Por otro lado, Julian era muy paranoico. Daba por sentado que alguien vigilaba la casa y por ello insistía en que nadie debía vernos salir ni regresar juntos. Yo siempre me preguntaba de qué servía aquello: si alguien se había tomado la molestia de vigilar mi casa, desde luego ya había descubierto que vivíamos juntos.
Si salíamos juntos por la ciudad, Julian insistía siempre en que debíamos separarnos antes de llegar a casa. Él se iba por la izquierda y yo por la derecha; a menudo, al llegar a casa, debía esperarlo un buen rato porque se había perdido. Nunca he conocido a nadie con un sentido de la orientación tan pésimo. Julian era capaz de entrar en una cabina telefónica y, al salir, no recordar por dónde había llegado. Una y otra vez, no acertaba a dar con la puerta de mi casa. Era imposible actuar de forma más sospechosa que Julian, que recorría la calle de un extremo a otro, una y otra vez, mirando a derecha e izquierda, intentando dar con la puerta correcta, hasta que yo me cansaba y salía a buscarlo.
En su obsesión por adoptar siempre un aspecto nuevo y por dar con el camuflaje perfecto, había tomado prestados mi chándal azul de la RDA y unas gafas de sol de Fórmula 1, que combinaba con una gorra de béisbol marrón. Yo me reía en silencio de su actitud infantil. Aquello no le daba en absoluto un aspecto más discreto: más bien parecía que fuera disfrazado. En una ocasión salí a buscarlo y dobló la esquina con un palé de madera encima del hombro derecho; no me pareció una táctica de camuflaje muy profesional que digamos. A veces creo que se había dejado influenciar demasiado por una serie de libros que, mezclados con su propia fantasía, habían dado lugar a algo así como un «Código de Conducta Julian Assange».
Julian tenía también una relación muy libre con la verdad; a veces tenía la sensación de que probaba hasta dónde le era posible llegar. En una ocasión, por ejemplo, me contó una historia sobre el origen de su pelo blanco. A los catorce años había construido un reactor en el sótano de su casa, pero había cometido un error de polarización. A consecuencia de ello, el pelo se le había vuelto blanco por culpa de los rayos gamma. Pues muy bien. A lo mejor quería comprobar hasta dónde podía mentir antes de que yo exclamara: «¡Ya basta! ¡Eso no me lo trago!». Pero por lo general yo no decía nada; para mí esa no era forma de tratar a otra persona.

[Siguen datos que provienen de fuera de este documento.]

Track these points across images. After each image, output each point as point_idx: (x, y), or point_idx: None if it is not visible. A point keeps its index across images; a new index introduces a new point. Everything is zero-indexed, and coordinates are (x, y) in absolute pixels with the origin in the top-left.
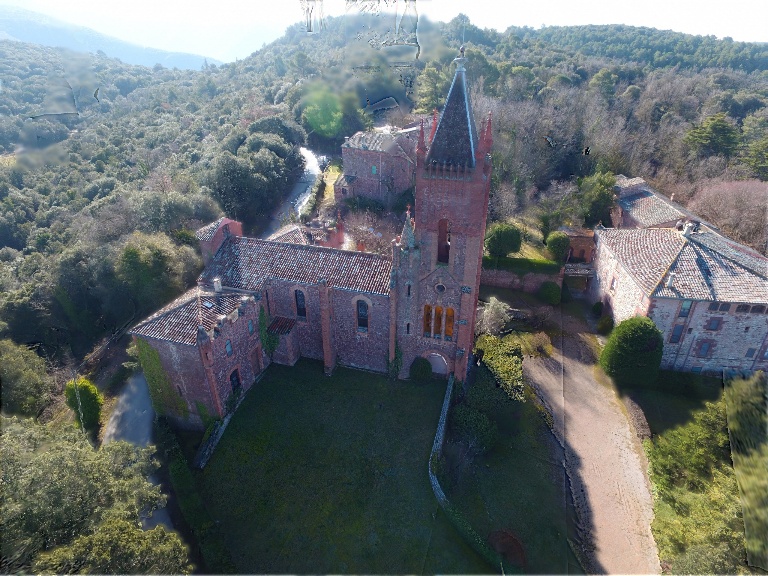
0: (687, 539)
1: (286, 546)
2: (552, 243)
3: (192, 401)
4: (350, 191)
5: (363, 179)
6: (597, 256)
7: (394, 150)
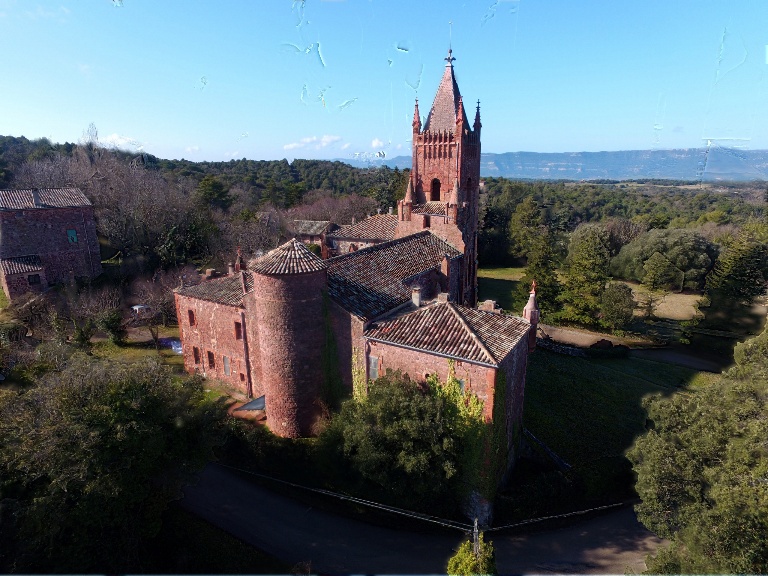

Julian no solo se perdía constantemente, sino que también se montaba en el tren equivocado o conducía en dirección contraria. Y cada vez que cogía un avión, un barco o un tren para ir de un punto A a un punto B, se perdían inevitablemente varios recibos y resguardos. Constantemente esperaba «con urgencia» una carta que debía sacarlo del último apuro en el que se había metido: una firma para una cuenta, una nueva tarjeta de crédito, una licencia para un nuevo contrato… No había duda de que la carta iba a llegar «mañana, a mucho tardar». Si alguien le preguntaba por algo que se había comprometido a hacer, ni una sola vez le oí responder: «No lo he conseguido/Me he olvidado/No he terminado», sino: «Estoy esperando aún una respuesta de Fulanito». La frase hecha: «Lo que puedas hacer hoy, no lo dejes para mañana» la inventaron para Julian. Y ahora viene la gran sorpresa: si olvidaba algo, la culpa no era nunca suya, sino de los bancos, del personal de la compañía aérea, del responsable de planear la ciudad o, en caso de duda, incluso del Departamento de Estado, el Ministerio de Asuntos Exteriores americano. Seguramente el Departamento de Estado estaba también detrás de las tazas que se rompieron en el transcurso de sus visitas a mi cocina de Wiesbaden.